Study questions:
(A) According to the passage on the BP oil spill, how much more potent is methane than CO2?
(B) Translate this sentence from the passage on the BP oil spill into Spanish: "Nor do we know how much oil has spewed from BP’s gulf well or from numerous past disasters."
(C) Echo the passage on the BP oil spill word for word, from "Nor do we know" up to and including "them to light.".

Selected extract:
---
Aside from the danger and costs – which currently make large-scale hydrate exploitation impractical – is the issue of greenhouse gases. Methane is more than 20 times more potent than CO2, and undersea and tundra drilling are already releasing vast quantities of the greenhouse gas into the atmosphere, where it supplements the rise in methane caused by global warming. It is not known whether the Obama administration’s policies on new drilling will include this unproven technology.
Nor do we know how much oil has spewed from BP’s gulf well or from numerous past disasters. One surprising revelation is that oil gushing from the failed blowout preventer has apparently coalesced into giant underwater plumes that hold far more of the leaked oil than surface slicks would predict. (BP CEO Tony Hayward denies that these plumes exist; Rep. Edward Markey (D‑Mass.), chairman of a House Energy and Commerce Committee environmental panel, dubbed BP “Blind to Plumes,” and asked Hayward for evidence. )
It may turn out that these plumes have been part of many spills (especially when dispersants are used), but simply went undocumented until the clear disconnect between the volume of surface oil and the gushing spill-cam images brought them to light.
---
[Stored data entries]
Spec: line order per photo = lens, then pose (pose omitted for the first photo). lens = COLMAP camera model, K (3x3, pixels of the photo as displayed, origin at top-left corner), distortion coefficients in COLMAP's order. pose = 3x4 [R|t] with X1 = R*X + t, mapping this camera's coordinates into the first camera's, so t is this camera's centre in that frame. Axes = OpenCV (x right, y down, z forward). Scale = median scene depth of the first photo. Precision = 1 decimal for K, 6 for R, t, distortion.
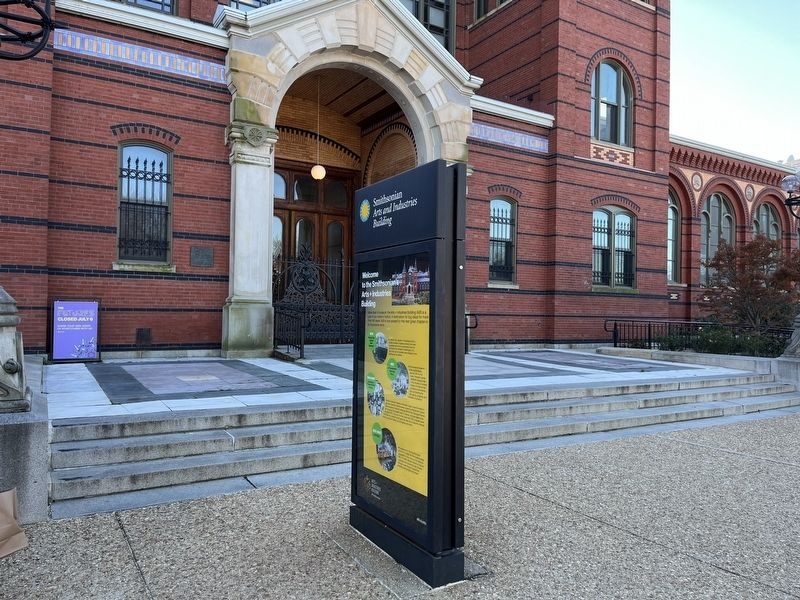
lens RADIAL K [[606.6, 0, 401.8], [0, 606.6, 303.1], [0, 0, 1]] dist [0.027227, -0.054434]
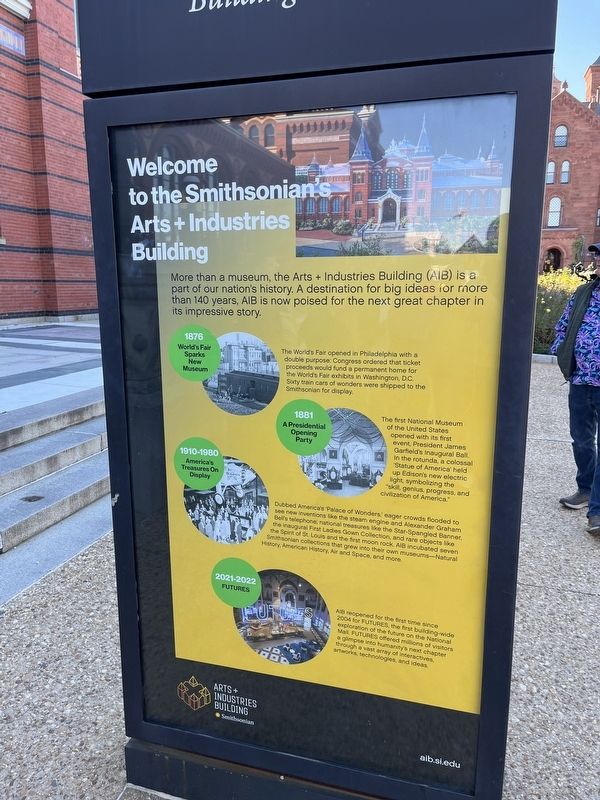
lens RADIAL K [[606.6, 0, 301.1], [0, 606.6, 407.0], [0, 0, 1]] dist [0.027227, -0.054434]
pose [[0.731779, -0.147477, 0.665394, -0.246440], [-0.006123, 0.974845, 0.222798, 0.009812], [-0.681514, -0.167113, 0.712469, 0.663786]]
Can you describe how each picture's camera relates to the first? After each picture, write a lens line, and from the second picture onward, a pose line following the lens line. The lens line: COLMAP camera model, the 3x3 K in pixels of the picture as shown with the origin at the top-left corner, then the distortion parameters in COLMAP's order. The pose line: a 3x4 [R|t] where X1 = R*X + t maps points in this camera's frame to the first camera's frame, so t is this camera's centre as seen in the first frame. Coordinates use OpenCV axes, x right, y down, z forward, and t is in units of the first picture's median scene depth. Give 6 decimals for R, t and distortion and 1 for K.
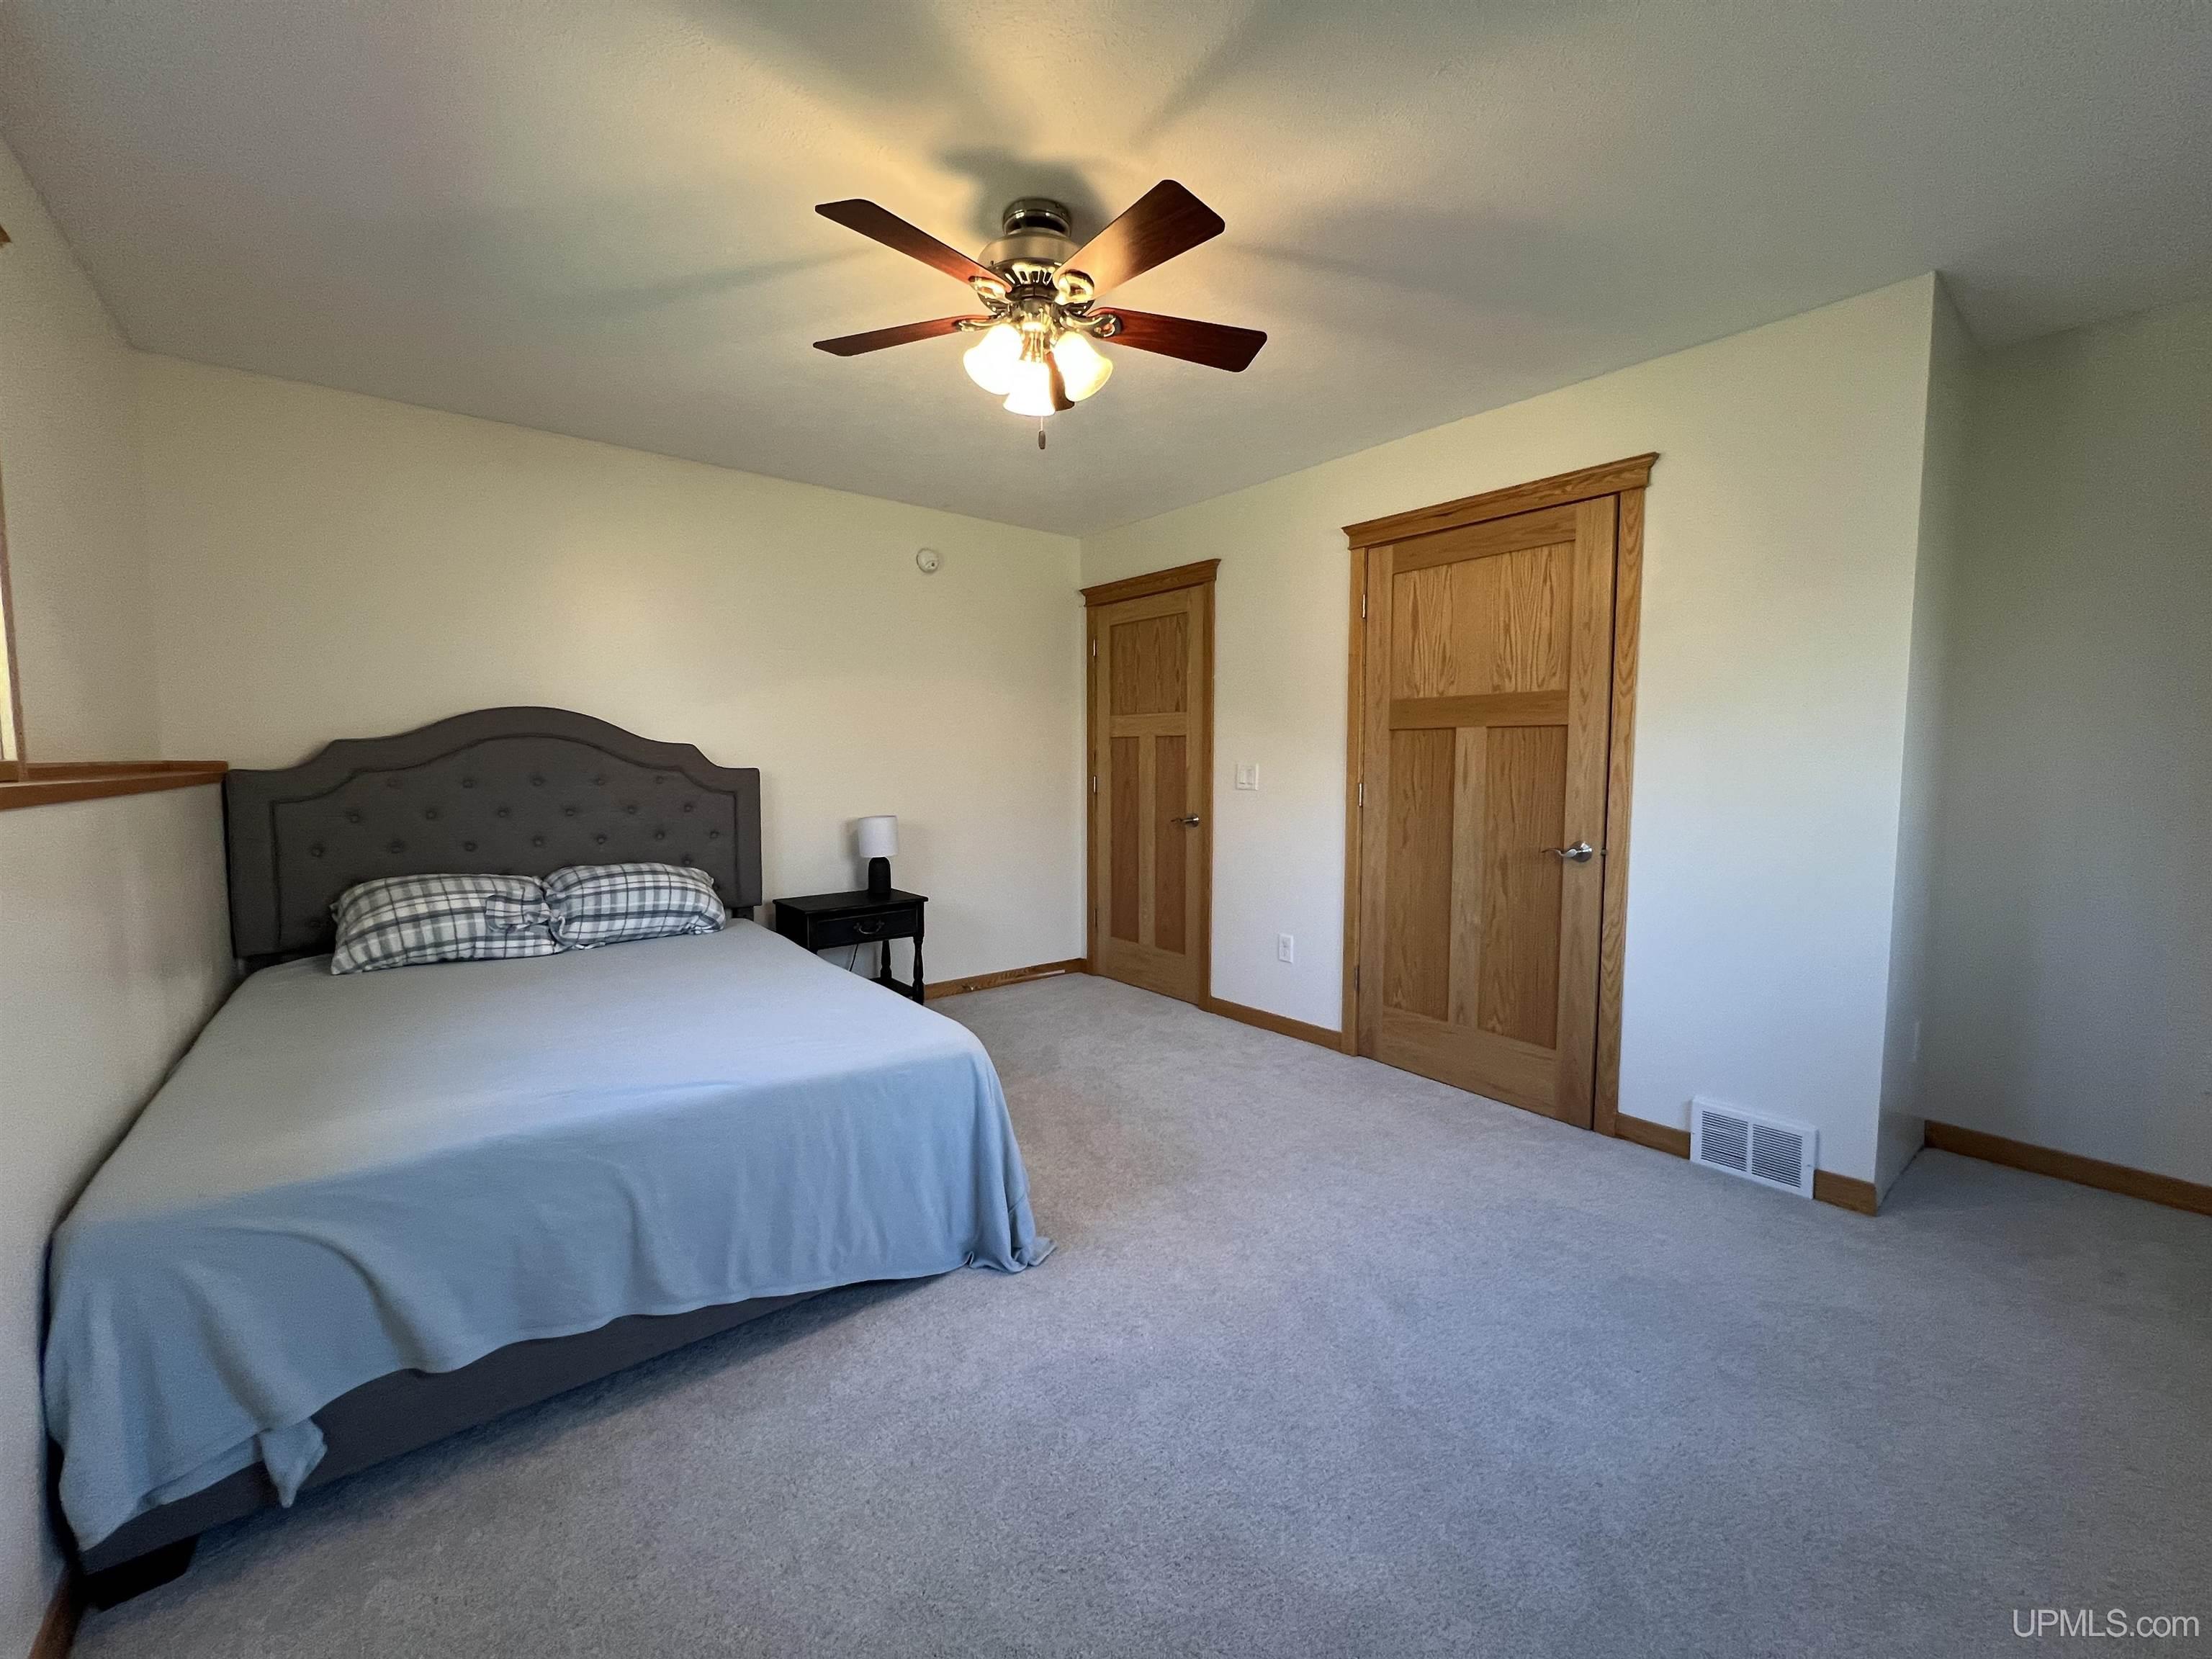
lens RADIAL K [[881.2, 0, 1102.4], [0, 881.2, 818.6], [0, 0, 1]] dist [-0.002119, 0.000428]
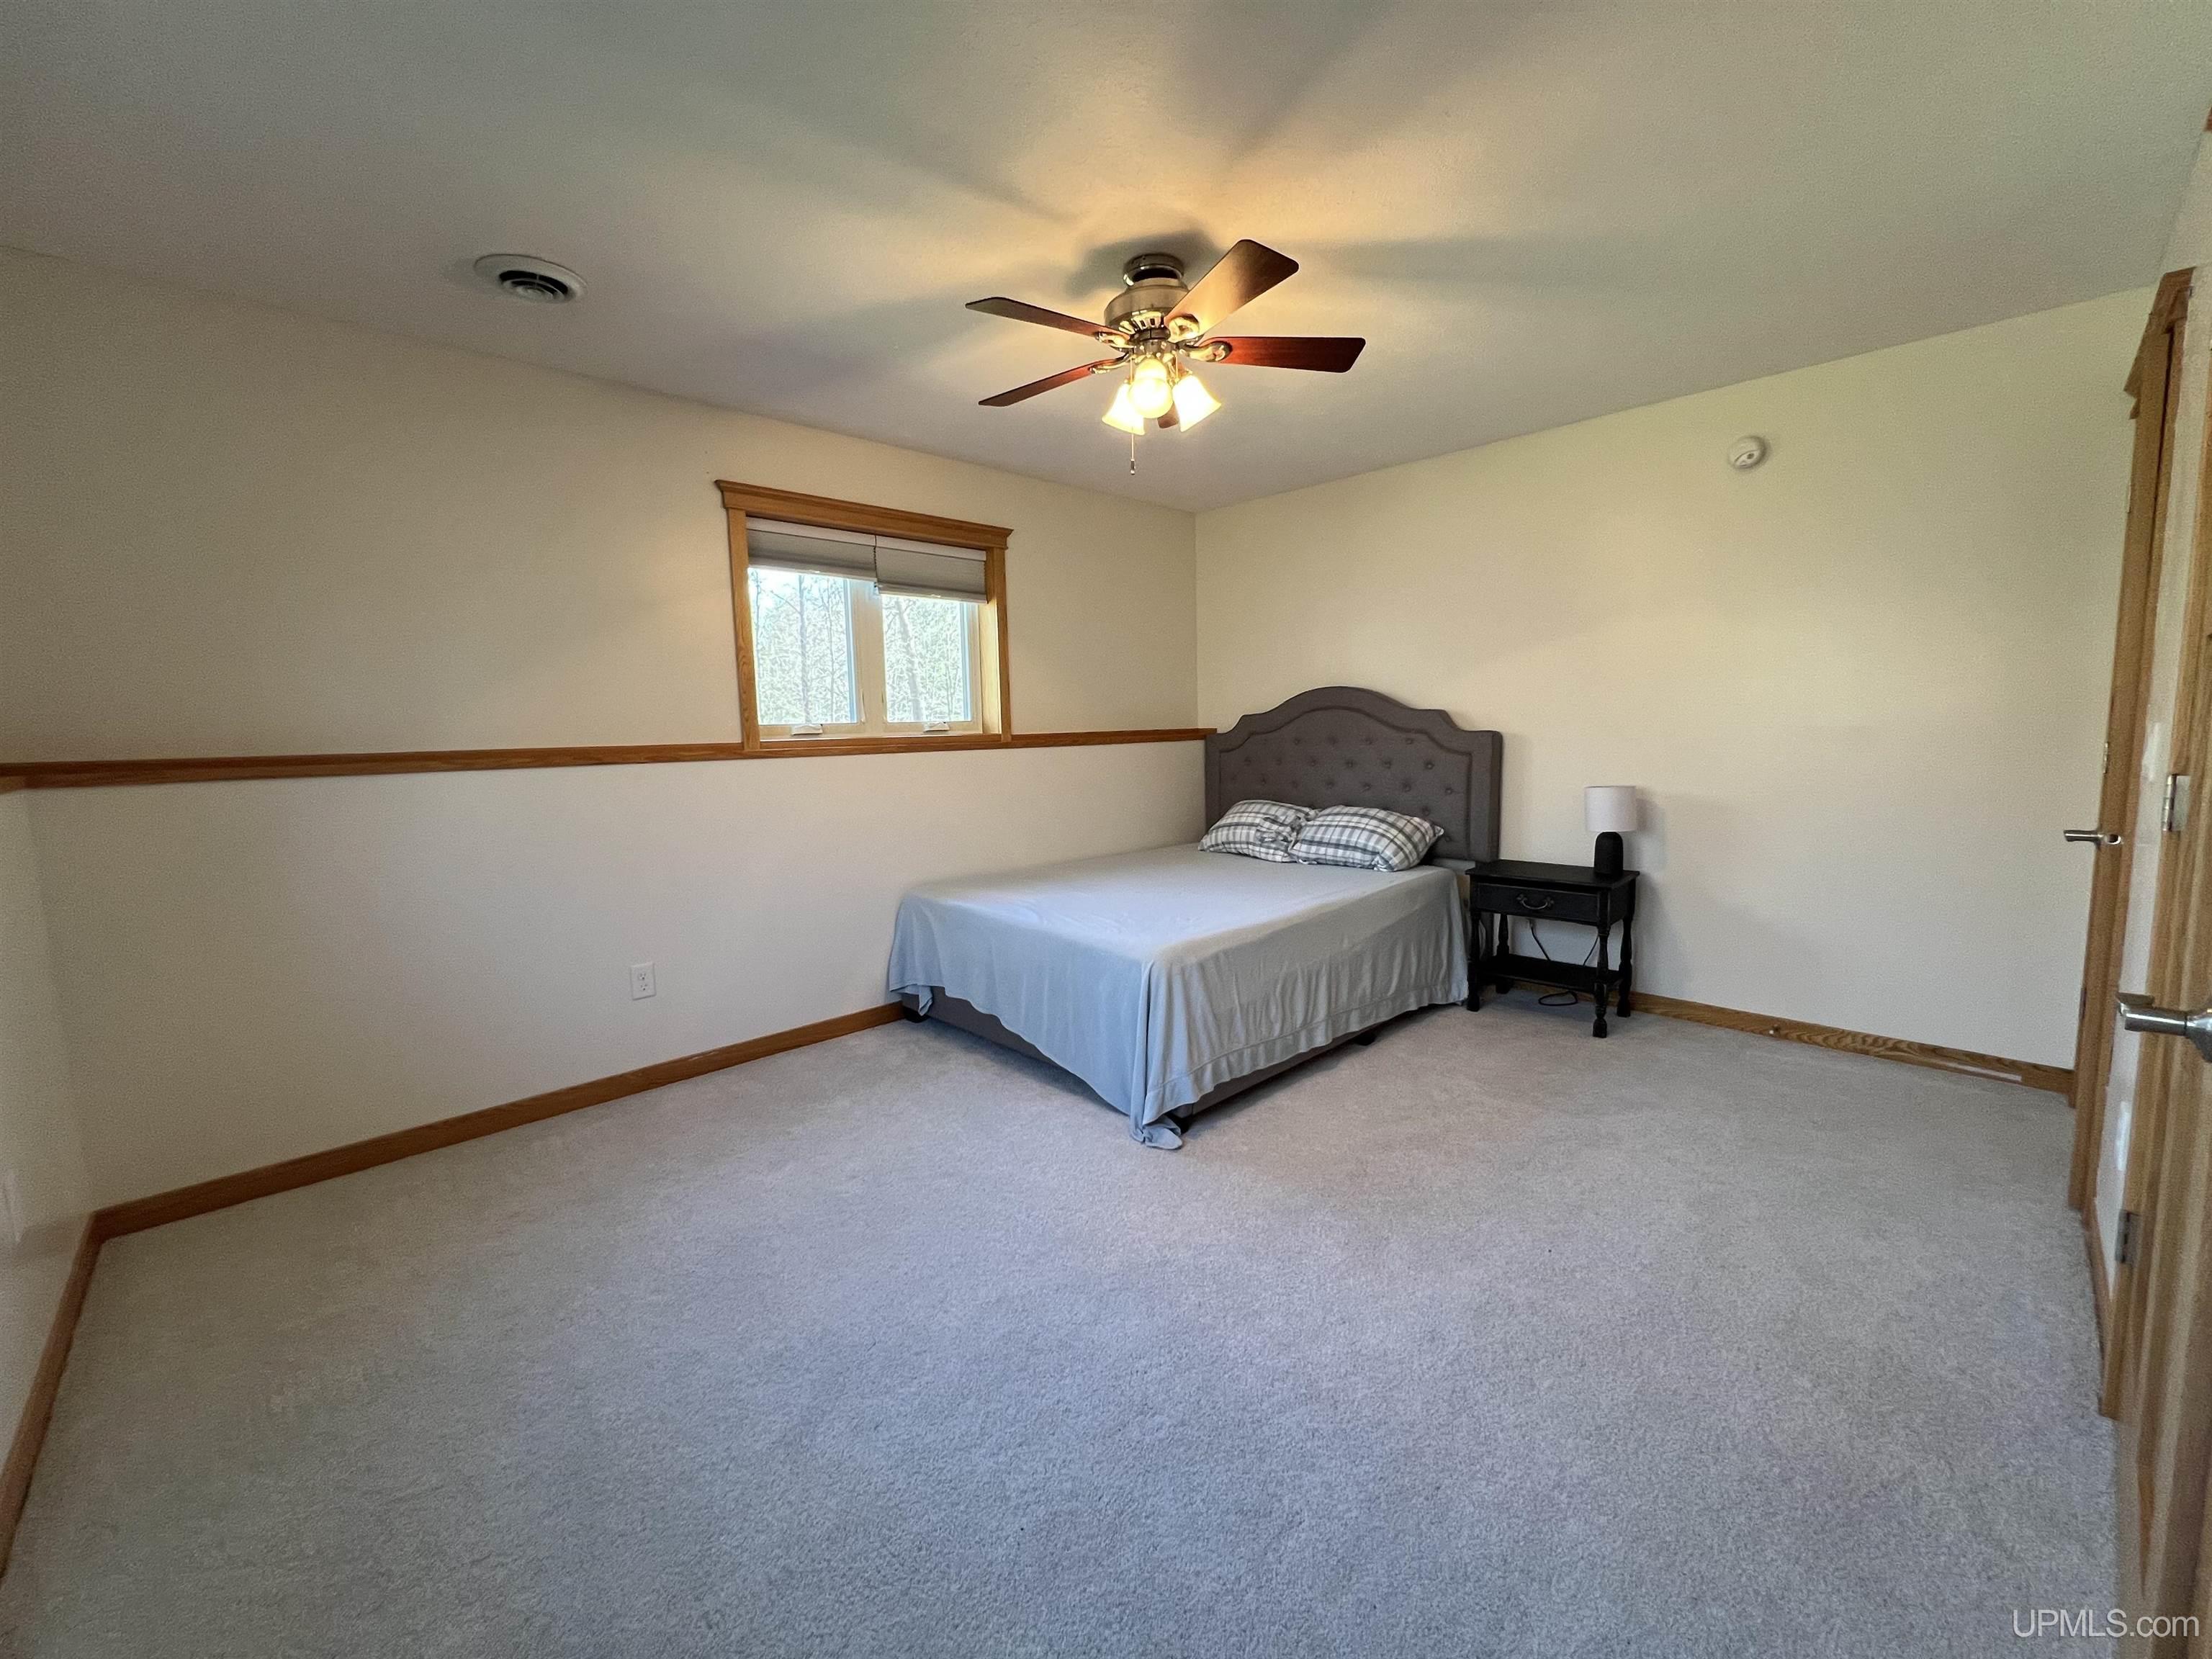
---
Outputs for the tasks:
(A) More than 20 times.

(B) Tampoco sabemos cuánto petróleo ha brotado del pozo de BP en el golfo ni de numerosos desastres anteriores.

(C)
Nor do we know how much oil has spewed from BP’s gulf well or from numerous past disasters. One surprising revelation is that oil gushing from the failed blowout preventer has apparently coalesced into giant underwater plumes that hold far more of the leaked oil than surface slicks would predict. (BP CEO Tony Hayward denies that these plumes exist; Rep. Edward Markey (D‑Mass.), chairman of a House Energy and Commerce Committee environmental panel, dubbed BP “Blind to Plumes,” and asked Hayward for evidence. )
It may turn out that these plumes have been part of many spills (especially when dispersants are used), but simply went undocumented until the clear disconnect between the volume of surface oil and the gushing spill-cam images brought them to light.